Alongside AI, the wider enterprise adoption of cloud computing and the general post-pandemic digital transformation continues to drive "exponential growth" for the data center industry, with hyperscale and Edge computing leading investor demand, JLL said in the report.

“After the pandemic removed the four walls of the workplace, our new world of hybrid work has created an unprecedented need for digital technology. Employees are looking to their companies to create a seamless experience wherever they choose to work, requiring intelligent technology solutions to bridge the gap between the physical and the digital,” said Andy Cvengros, JLL managing director.

“As this reliance on digital technology increases, the data center industry is experiencing impressive growth and catching the eyes of investors and lenders as a strong, alternative asset class that has been relatively unimpacted by continued economic uncertainty.”

The global colocation data center market size is forecast to grow 11.3 percent from 2021-2026. The US has historically led that demand, accounting for 52 percent of all data center transactions from 2018 to 2022.

The US had 1,633MW of absorption in 2022 for the six US primary markets – Chicago, Illinois; Dallas-Fort Worth, Texasx; New Jersey; Northern California; Northern Virginia; and Phoenix, Arizona. These markets have 1,939MW under construction. Secondary markets typically have 100–600MW of supply and have become the focus of attention from investors, lenders, and developers who are seeking new opportunities in less crowded markets.

Around the world, the hyperscale market is expected to grow 20 percent from 2021 to 2026. Around 314 new hyperscale sites are in development today, and the number is expected to break 1,000 by the end of 2024 – up from around 500 sites just five years ago. Fifty-three percent of hyperscale capacity is in the US, according to Uptime Institute.

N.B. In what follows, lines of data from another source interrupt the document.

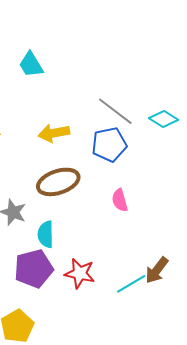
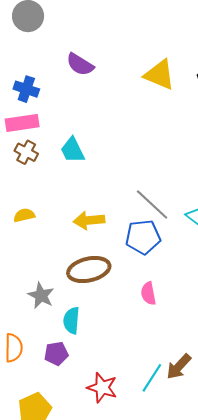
purple pentagon: (34, 269) -> (56, 354), size x0.6
red star: (80, 273) -> (102, 388), moved
cyan line: (131, 284) -> (152, 378), turned -32

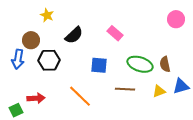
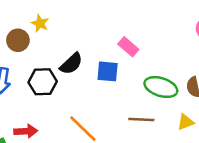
black semicircle: (74, 35) -> (71, 64), moved
brown circle: (31, 40) -> (18, 40), moved
blue square: (99, 65) -> (108, 71), moved

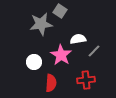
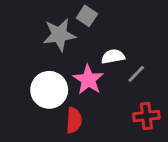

However, despite the rosy projections of growth, JLL warned that there were multiple factors slowing the build-out.

Supply chain constraints have eased from pandemic highs, but have not gone away completely - and risk flaring up further due to geopolitical tensions in Europe and Asia Pacific. Supplies of neon (key for semiconductor manufacturing) are limited due to the Ukraine war, for example.

Such supply pressures have "pushed back construction timelines, but with demand remaining strong, users have turned to preleasing," the report states. "In all regions, a large portion of the new supply pipeline is preleased, with most of the vacant new supply not expected to deliver until late 2023 or 2024. Absorption in 2023 is expected to be lower than in 2022 because developers have pushed back lead times from the norm of 12–16 months to more than 24 months. Deals for new spaces signed now will not be delivered until at least mid-2024 due to the time it takes to acquire components."

Manufacturing delays are also blamed on a lack of labor availability.

That labor shortage is even more acute in the data center sector. The skill shortage that has plagued data centers has yet to show signs of easing, with JLL echoing an Equinix report that called the lack of available talent the biggest challenge facing the technology sector as a whole in EMEA.

“At a time when our increasingly digital world is exploding with demand, data center operators are discovering that younger generations pose an entirely new recruitment challenge,” added Matt Landek, managing director of data centers & telecom, work dynamics, JLL.

“To help future-proof the industry and mitigate the labor pipeline drying up, scaling robust training and recruitment programs will be key in 2023 and beyond to build a stronger, more diverse pipeline of young talent.”

Not only did operators report difficulties finding talent, they also struggled to keep them - with many being hired by competitors in a fierce labor market.

Another challenge clouding the sector's growth is that of the wider global economy. Data centers are among the top three asset classes anticipated to see the largest net increase in loan exposure over the next 12 to 24 months, after relying on debt to fund their buildouts or acquisitions. As interest rates soar, that is cutting into their margins.

Further interest rate increases and a wobbling economy could make it harder for companies to complete larger transactions, JLL said.

"As investors search to maximize yields and obtain higher returns, fundraising for core assets has decreased and value-add and opportunistic has increased," the report states.